Gibt es eigentlich eine Möglichkeit die Anrufe von denen zu unterbinden??? 

Seit Tagen rufen die ständig bei mir an, auch wenn mir schleierhaft ist, woher sie meine Telefonnummer haben. Jedesmal sage ich, dass sie meine Telefonnummer gefälligst zu löschen haben, jedesmal sagen sie mir das zu und ständig werde ich erneut angerufen.  :roll:


----------



## Anonymous (15 November 2005)

*Re: Ärger mit Winfactory*



			
				OliveK schrieb:
			
		

> Hallo,
> 
> ich habe ähnliche Probleme mit der Firma Win-Factory... Nach meinem juristischen Wissensstand gilt eine mündliche Zusage als Vertrag, wenn kein weiteres Schreiben folgt, dass eine Unterschrift verlangt. So wurde mir am Telefon mitgeteilt, dass der Vertrag, den ich mit ihnen abschließen würde, nach 3 Monaten automatisch ausläuft, sofern ich nicht schriftlich eine Verlängerung stelle. Das habe ich nicht getan und dennoch wird weiter von meinem Konto abgebucht... einen Gewinn habe ich trotz der angeblichen Teilnahme an monatlich 200 Gewinnspielen nicht erhalten.

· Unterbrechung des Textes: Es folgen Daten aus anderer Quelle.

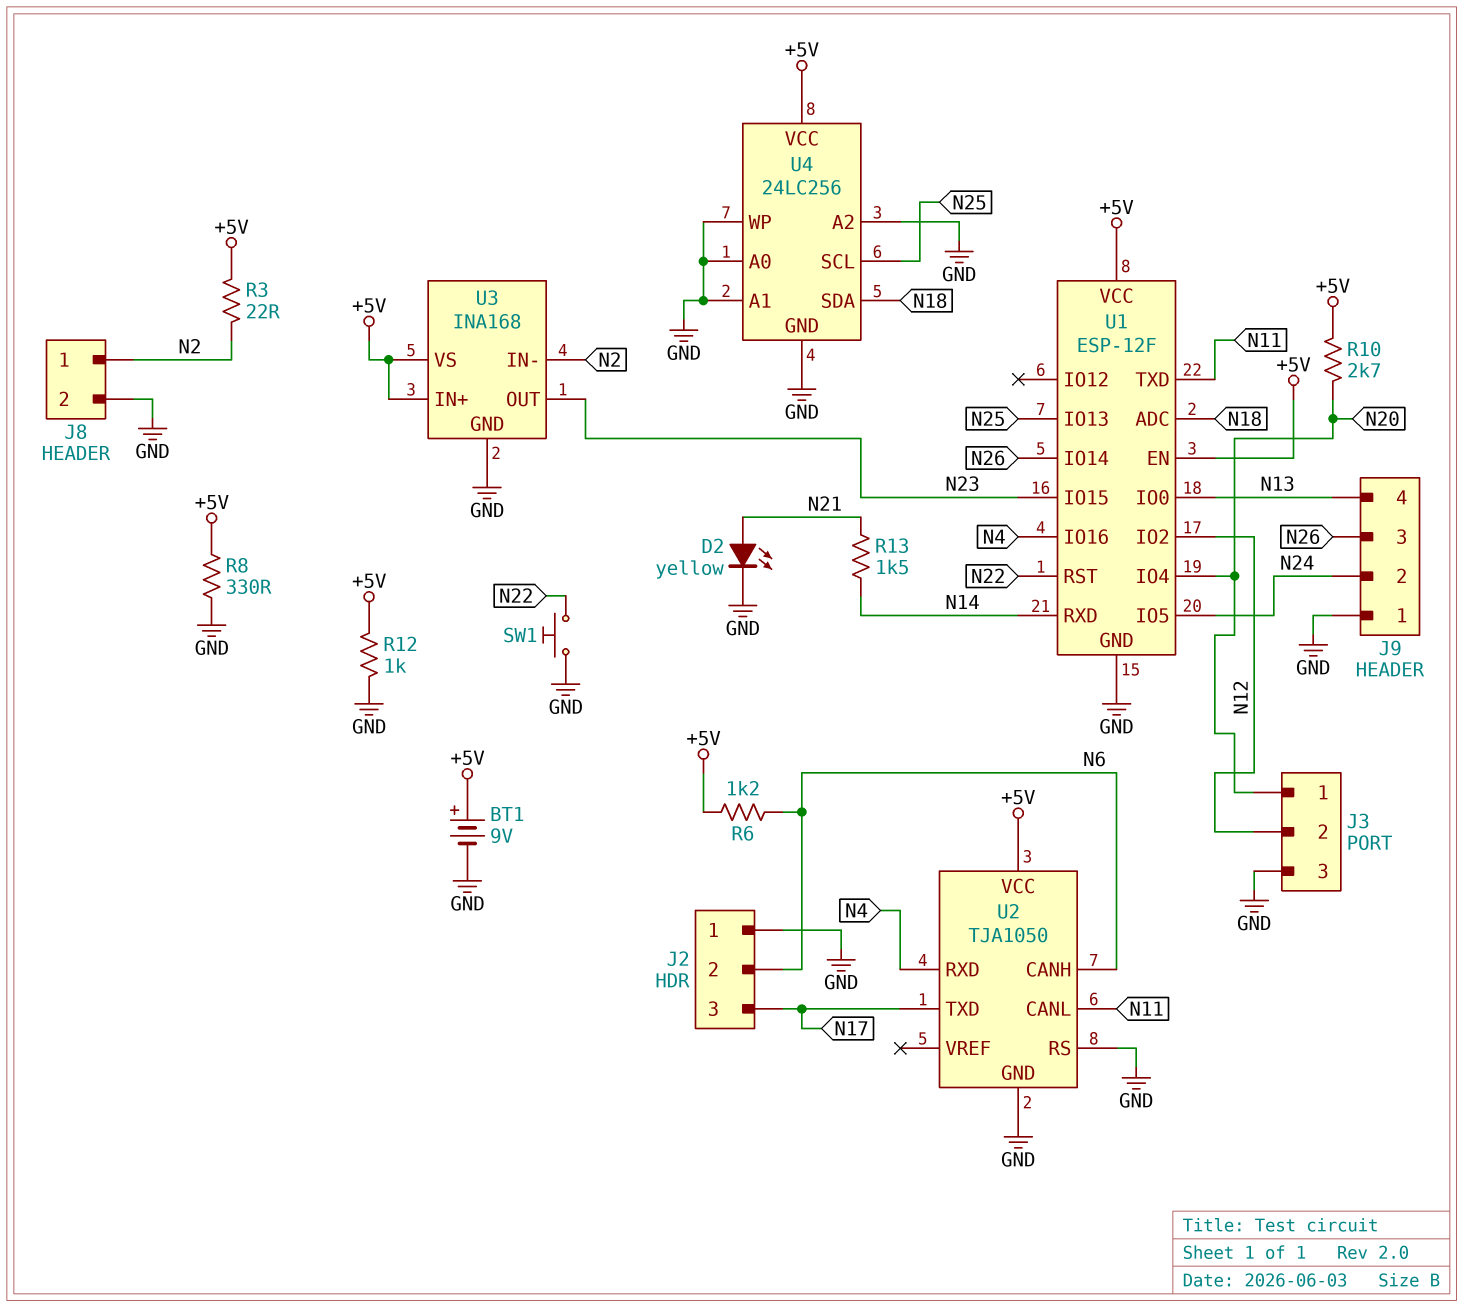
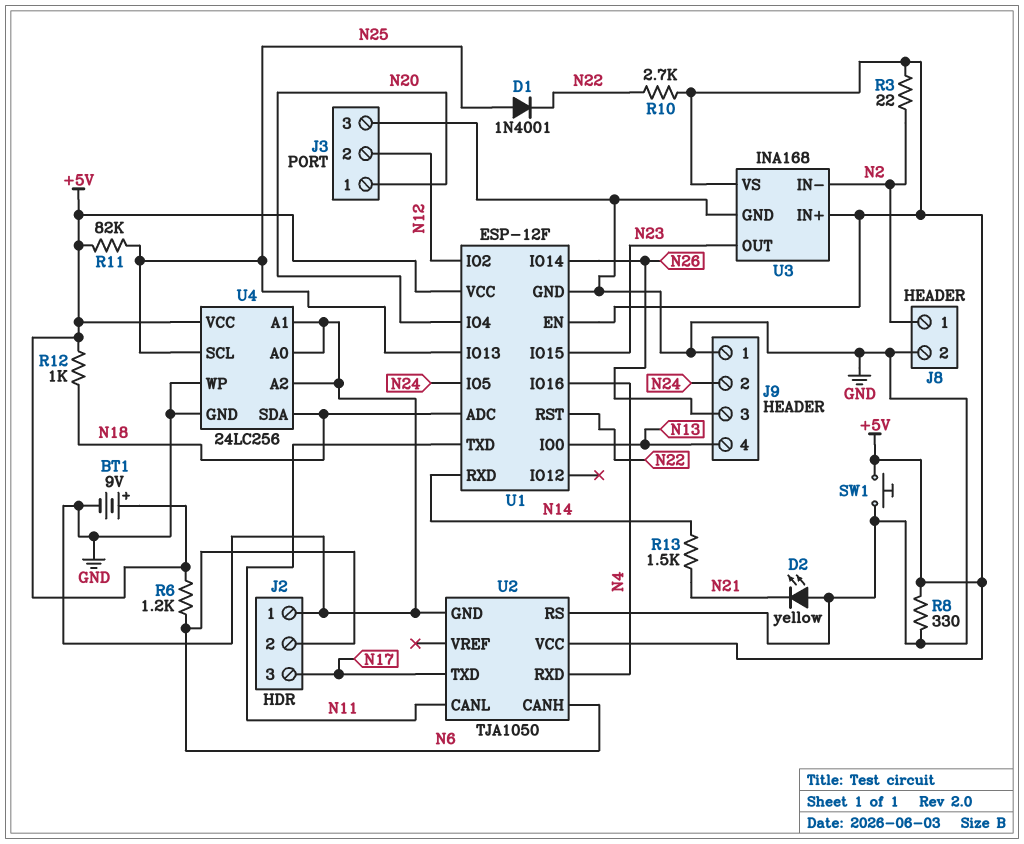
D1: none -> diode 1N4001 (A N25, K N22)
D2: LED yellow (A N21, K GND) -> LED yellow (A GND, K N21)
R10: 2.7k (+5V, N20) -> 2.7k (+5V, N22)
R11: none -> 82k (+5V, N25)
R12: 1k (+5V, GND) -> 1k (+5V, N18)
SW1: button (GND, N22) -> button (+5V, GND)

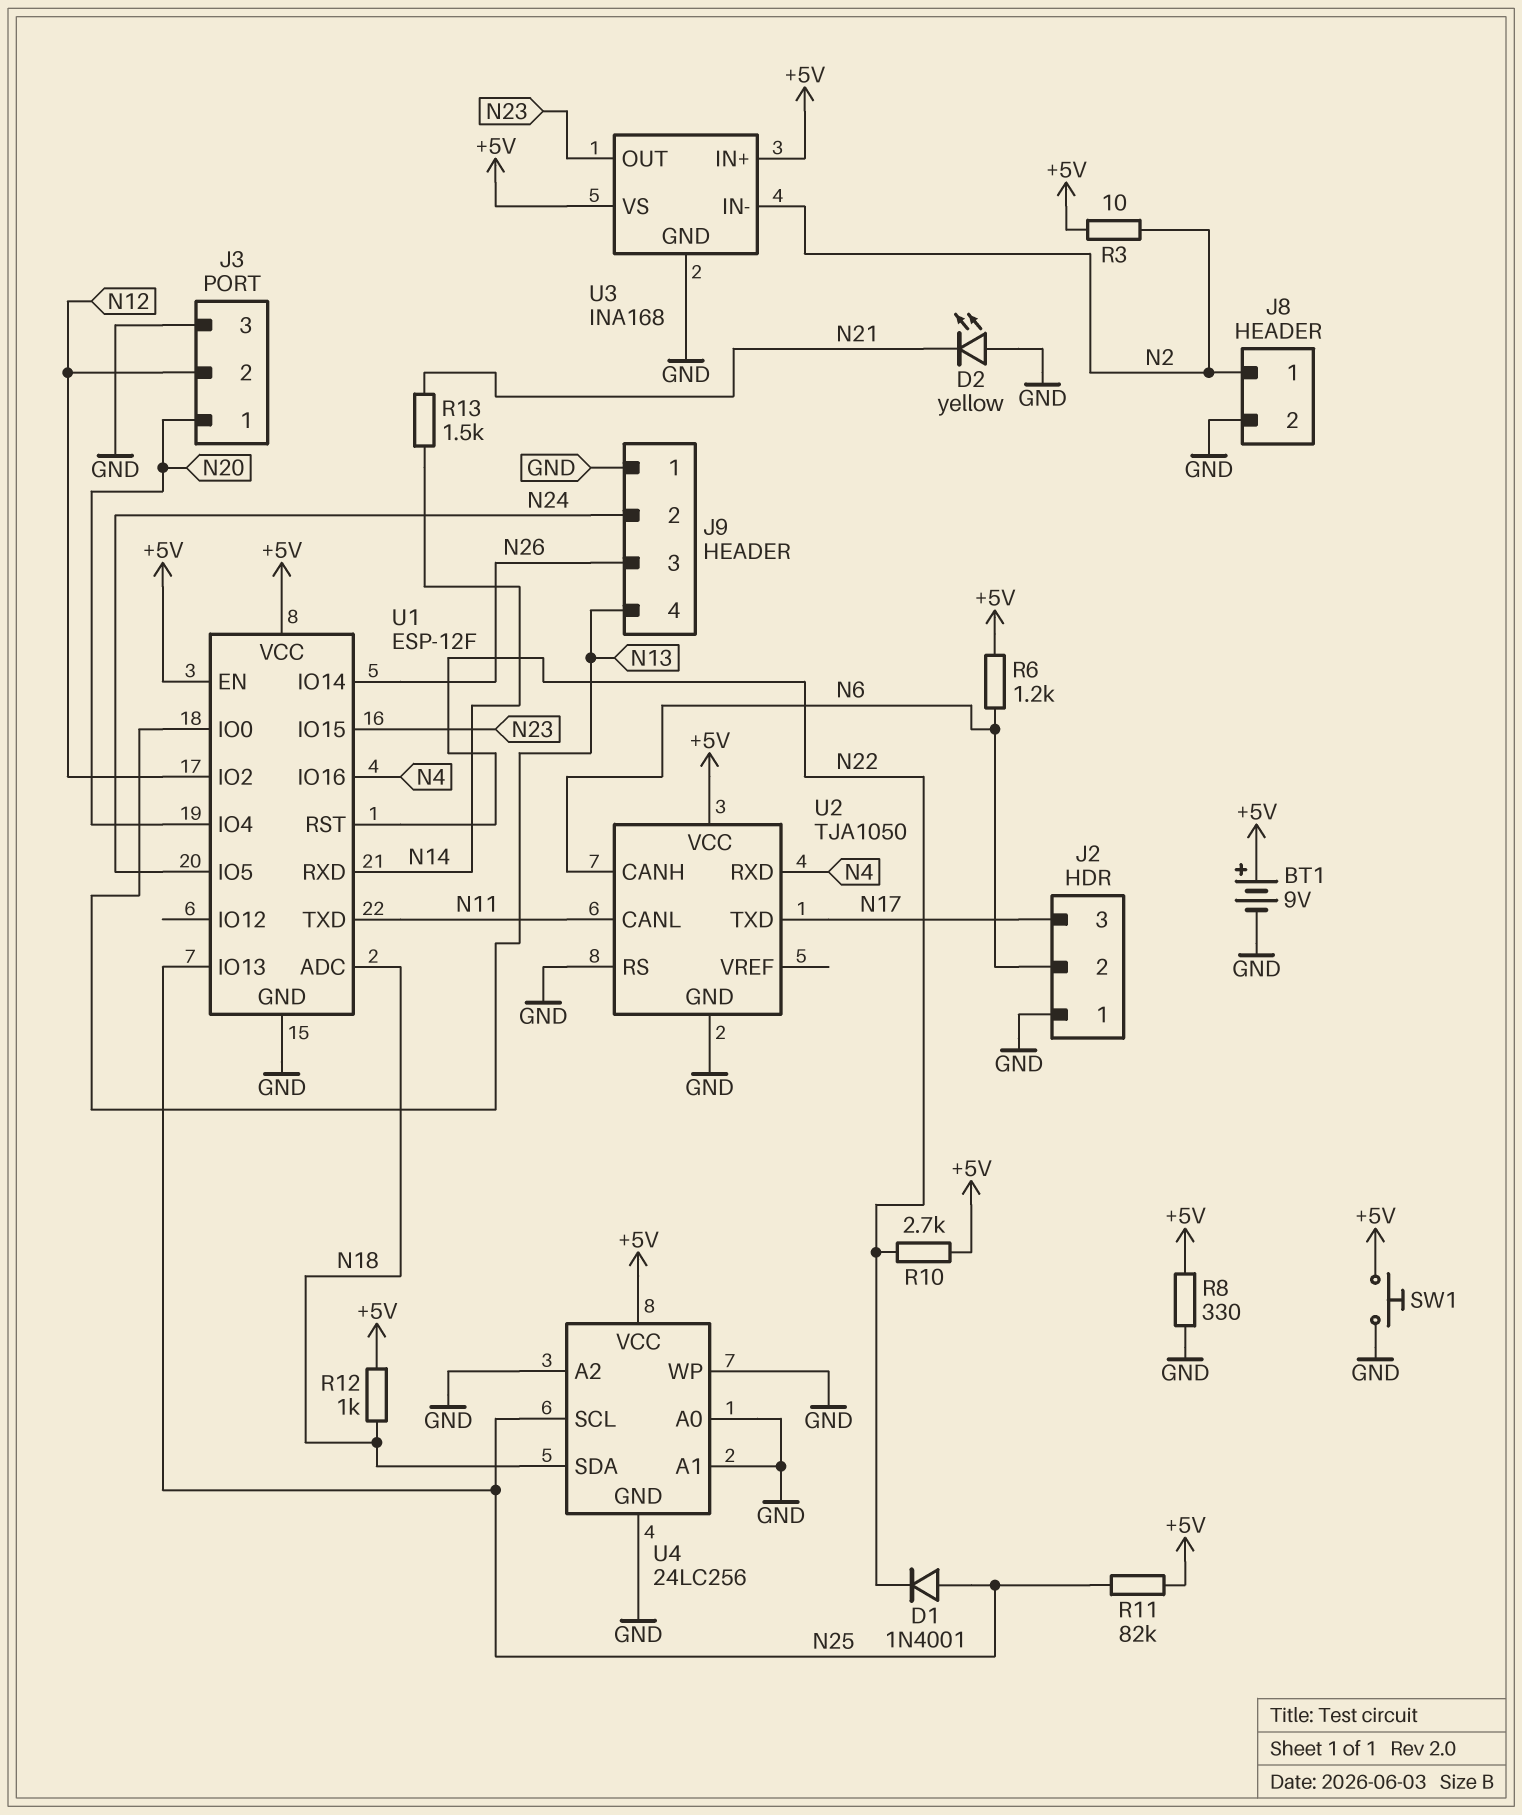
R3: 22 (+5V, N2) -> 10 (+5V, N2)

Wie geil, mein bester Dank gilt genau diesen Leuten, die uns anderen vor solchen [ edit]  warnen. Keine Angst davor zu haben alleine als "Depp" darzustehen, nach dem Motto ... sag ich nix,fallen andere auch drauf rein,bin ich nicht so alleine.. der [ edit]  muss so schnell wie möglich und so viele wie möglich erreichen.

_aus rechtlichen Gründen zwei Wörter editiert, modaction _


----------